This repository has two main folder. The Extras as name suggests has all the extra files that are non-essential and Notebook contains the python notebook file which has CNN model buitl using TensorFlow used for "glitch" classification of Advanced LIGO.
The python notebook file was originally ran on Kaggle's website with GPU accelerator (Tesla P100-PCIE-16GB
) and the tensorflow 2.4.1
version is used. Now we will explain the notebook in detail.
The dataset is obtained from Kaggle under the name Gravity Spy (Gravitational waves). It has 22 classes of "glitches" labeled and organized into training, validation and, test directories. The training, validation and, test datasets has 22348, 4800, and 4720 files respectively. The files in these directories have the images and corresponding labels in them.

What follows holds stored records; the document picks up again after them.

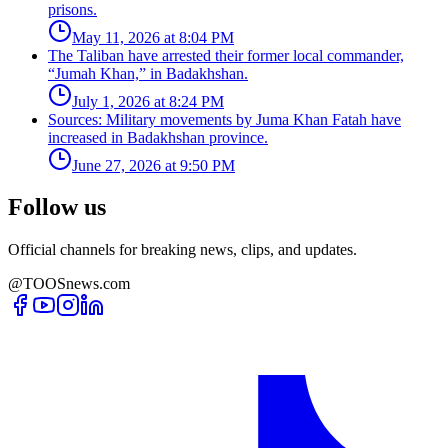
prisons.
May 11, 2026 at 8:04 PM
The Taliban have arrested their former local commander,
“Jumah Khan,” in Badakhshan.
July 1, 2026 at 8:24 PM
Sources: Military movements by Juma Khan Fatah have
increased in Badakhshan province.
June 27, 2026 at 9:50 PM
Follow us
Official channels for breaking news, clips, and updates.
@TOOSnews.com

We used Transfer Learning to train our datasets. We chose Resnet50V2
(ResNet paper) from tensorflow.keras.appications
as the base model which has already been trained on ImageNet datasets. We trained our "glitch" datasets on this base model and acheived training accuracy of 95%.
Our model performs incredibly good on the "unseen" test datasets too. The test accuracy is almost 92%. We evaluate our model with various metrics.
-
We create the confusion matrix which gives us an overall idea of how model performs on all the classes. The digonal elements, representing the correct predictions, have darker shades which consolidates our model's accuracy.
-
We then dive further and evaluate model's performance class-wise. We show the table with precision, recall, and f1 scores for all the classes.
To visualize model's class-wise performance:
-
we plot the f1 scores for all classes as a horizontal bar chart which goes from class with highest to lowest f1 score. We also put a red vertical line which represents the arbitrary threshold of 85% and only above this threshold we can truly say that the predicted label matches with the true label.
-
we randomly choose 3 images from the test dataset and show model's prediction using color codes, red if model predicts wrong label and green if model predicts right label and also the prediction probability. On the same figure we also show a bar chart of model's top 3 prediction.